Antigonus scolds him for being irresponsible and going after Cleander. Alexander says that Cleander would have done the same for him. Antigonus reminds him that Alexander is king, and Cleander is not. “Of which Greece can be thankful!” Ouch. Cleander, you just got served.
Alexander takes off his shirt, giving us a hearty helping of Shatner beefcake. He says, “I admit I tempted the gods! But they’re good to their own!” He gets naked off-screen, then jumps into the bath, groaning loudly. Well, this has certainly gotten gayer.
Antigonus laughs at him for calling himself a god, so Alexander explains that he’ll call himself whatever he wants as long as it suits his purposes. He sees Antigonus hovering over him and tells him to just say what’s on his mind. “You chew your tongue like a camel!”
Antigonus finally says Alexander takes too many risks, and then he demands to know where they’ll be marching next. But he’s constantly being interrupted by Shatner’s grunts and groans and more nubile woman entering and dumping pitchers of “hot water” (TV speak for “carafes of lukewarm water covered in dry ice vapor”) into his bath.

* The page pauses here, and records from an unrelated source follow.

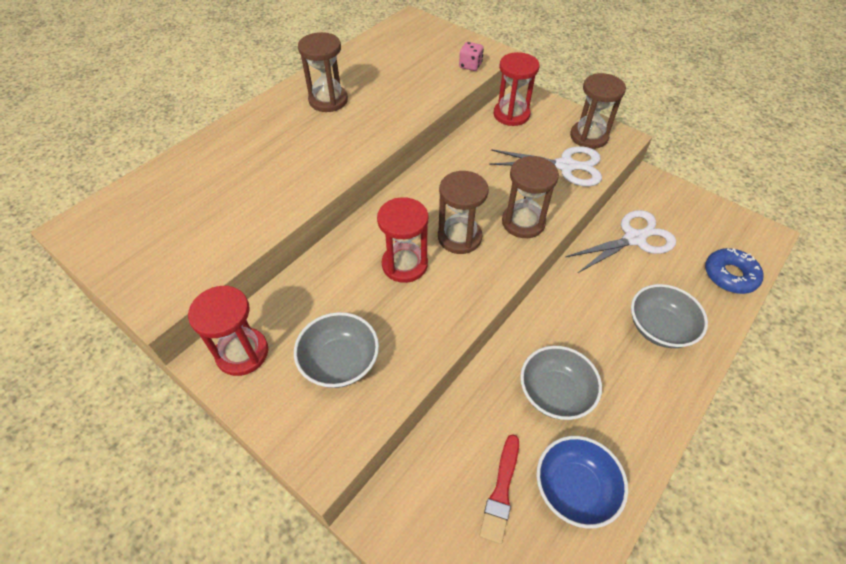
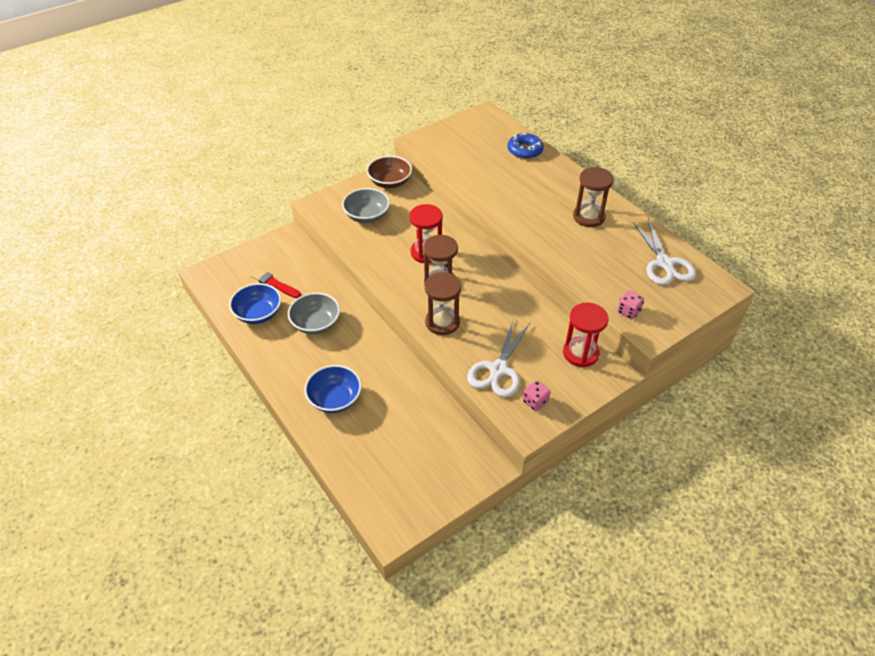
camera: 105 degrees right, 5 degrees down
(242, 353) = (390, 182): red hourglass -> brown bowl
(589, 136) = (535, 402): brown hourglass -> pink dice
(634, 239) = (422, 420): white scissors -> white scissors (664, 263)
(659, 328) = (335, 399): grey bowl -> blue bowl
(730, 275) = (360, 472): blue donut -> blue donut (525, 150)

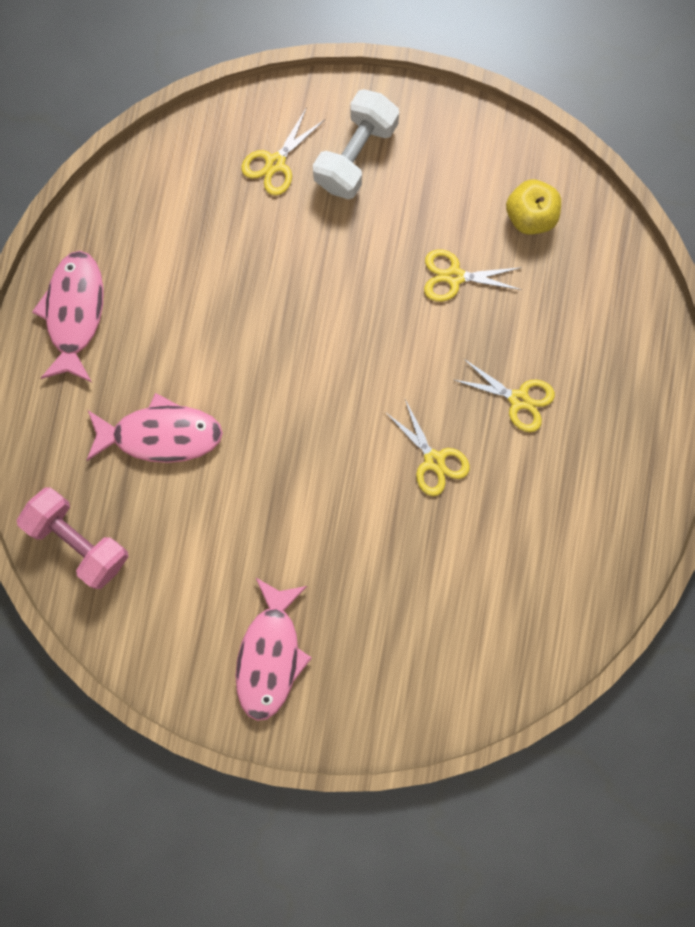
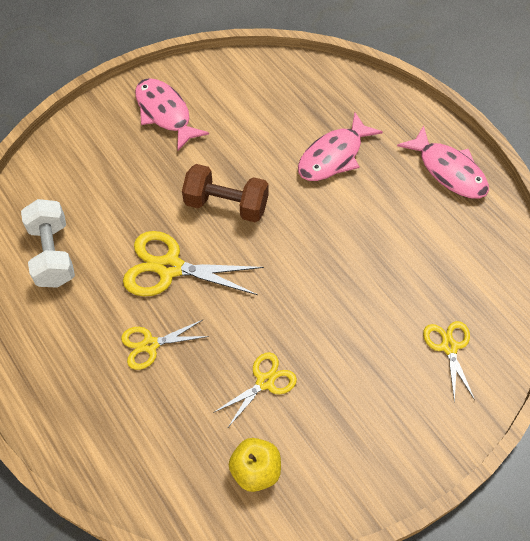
camera: 135 degrees right, 20 degrees down
(78, 541) = (315, 84): pink dumbbell -> none
(319, 479) = (226, 205): none -> brown dumbbell
(355, 155) = (410, 399): white dumbbell -> white dumbbell (53, 254)
(434, 460) = (169, 267): yellow scissors -> yellow scissors, size x1.68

In a bit that plays a little differently today, Alexander responds to Antigonus’ lecture by pulling the older man closer and saying, “If you insist on talking, join me!” Wow, the gayness reading on this one is off the charts. Understandably, Antigonus declines the offer to bathe with Alexander.
As Alexander babbles on in his lively, devil may care way, Antigonus gets fed up. He grabs a bucket of “hot water” from one of the nubiles and dumps it on Alexander’s head. Alexander simply laughs and splashes around, and I wish they’d just give him a rubber duckie already, and Antigonus storms out.
That night, the Persian prisoner is lying on the ground in a remarkably low-security holding tent. Outside, a guard screams and falls to the ground, having just been stabbed by an unseen someone. This same Unseen Someone enters the tent, where he’s only shown from the waist down to obscure his identity.
It looks like one of Alexander’s men is plotting a coup, because Mr. Unseen Someone stoops over the prisoner, cuts him free, and whispers, “Tonight, dressed as a Greek soldier, you will kill Alexander! If he dies, you live.” Sounds like a pretty sweet deal to me. “If he lives, you’re dead!” Damn. I knew there was a catch. On that note, we fade out.
I know you’re already forming complex theories in your mind about the identity of Mr. Unseen Someone, but don’t bother. This isn’t exactly a Hercule Poirot mystery we’re watching. Mr. Unseen Someone will turn out to be, literally, the most obvious suspect. And considering we’ve only met four characters so far, it’s safe to say they weren’t trying very hard for a shocking twist here.